I've long considered writing up a feature-request like this, making blockquoted text collapsable by default, but refrained because I worried it would open up too much opportunity for abuse.
The site has had a long history of users just blindly throwing around lists of evidences (not to mention blatant copy-paste of third-party articles) with little to no context, without the willingness (or apparently even the ability) to critically analyse them. And given that these are often posted in answers to questions that also don't demonstrate the willingness (or apparently even the ability) to critically analyse them, they rarely seem all that helpful to anyone.
Stack Exchange is geared toward focussed answers to focussed questions, and blind blanket-posts are anything but: As I see it, allowing one to hide such evidences to avoid distracting others is uncomfortably close to encouraging people to stuff their answers with evidences — which may be only tangentially relevant — just because they might be useful to someone (rather than take the effort to determine what actually is useful to the questioner and focus their post accordingly).

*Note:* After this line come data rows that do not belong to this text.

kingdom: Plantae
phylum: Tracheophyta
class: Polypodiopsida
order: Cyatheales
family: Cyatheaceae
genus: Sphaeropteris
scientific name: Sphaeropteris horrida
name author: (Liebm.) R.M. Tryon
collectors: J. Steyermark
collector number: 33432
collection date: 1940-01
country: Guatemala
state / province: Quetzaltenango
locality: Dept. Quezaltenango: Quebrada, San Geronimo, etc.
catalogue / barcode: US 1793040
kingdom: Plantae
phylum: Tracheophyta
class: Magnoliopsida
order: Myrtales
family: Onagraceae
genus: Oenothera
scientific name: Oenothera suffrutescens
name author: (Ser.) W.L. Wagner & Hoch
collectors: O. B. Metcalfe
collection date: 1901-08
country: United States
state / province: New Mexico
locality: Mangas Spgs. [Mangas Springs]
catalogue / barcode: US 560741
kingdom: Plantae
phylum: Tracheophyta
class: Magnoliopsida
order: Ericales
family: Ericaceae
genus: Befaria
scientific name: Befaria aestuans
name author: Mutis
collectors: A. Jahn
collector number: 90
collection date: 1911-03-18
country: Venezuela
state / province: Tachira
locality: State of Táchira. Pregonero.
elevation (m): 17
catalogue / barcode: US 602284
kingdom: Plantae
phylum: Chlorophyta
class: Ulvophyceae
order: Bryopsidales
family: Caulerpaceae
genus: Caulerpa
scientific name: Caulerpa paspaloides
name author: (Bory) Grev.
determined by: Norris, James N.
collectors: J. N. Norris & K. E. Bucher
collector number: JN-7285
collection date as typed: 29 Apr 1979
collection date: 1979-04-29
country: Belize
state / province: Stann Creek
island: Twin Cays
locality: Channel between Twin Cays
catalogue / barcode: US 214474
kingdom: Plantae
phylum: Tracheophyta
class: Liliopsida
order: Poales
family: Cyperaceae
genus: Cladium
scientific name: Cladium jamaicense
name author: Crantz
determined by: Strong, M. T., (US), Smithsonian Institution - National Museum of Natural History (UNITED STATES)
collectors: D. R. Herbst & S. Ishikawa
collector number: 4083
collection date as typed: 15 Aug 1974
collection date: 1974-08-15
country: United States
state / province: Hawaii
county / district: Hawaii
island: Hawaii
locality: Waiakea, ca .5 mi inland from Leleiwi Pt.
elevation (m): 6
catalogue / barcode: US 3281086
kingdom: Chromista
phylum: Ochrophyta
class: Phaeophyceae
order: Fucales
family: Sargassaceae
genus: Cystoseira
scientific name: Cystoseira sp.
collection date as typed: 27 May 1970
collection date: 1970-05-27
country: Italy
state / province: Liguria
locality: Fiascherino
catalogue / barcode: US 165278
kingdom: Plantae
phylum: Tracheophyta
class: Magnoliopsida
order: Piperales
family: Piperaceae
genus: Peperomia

In almost every case where I recall actually wanting to collapse lengthy evidences, it's less because they were distracting and more because they plain weren't adding anything useful to the actual answer. In such cases, they shouldn't just be masked, they probably shouldn't be there at all.
Now I'm not saying that this is the case at all with your own linked post; it appears well-written both in its original form and with the added block-quotes (although I would've gone with inline quotes, that's just a stylistic preference). But there's the rub: Your answer seems perfectly fine in both forms. Since there is no significant improvement by having the quotes, nor a significant improvement by removing the quotes, I don't see any significant improvement to be gained by adding a new feature to collapse the quotes.
The "spoiler" idea definitely has some merit here, but given the potential for abuse I would prefer to see more concrete examples where implementing it would show a marked improvement that can't be obtained by just pruning a bunch of irrelevant text.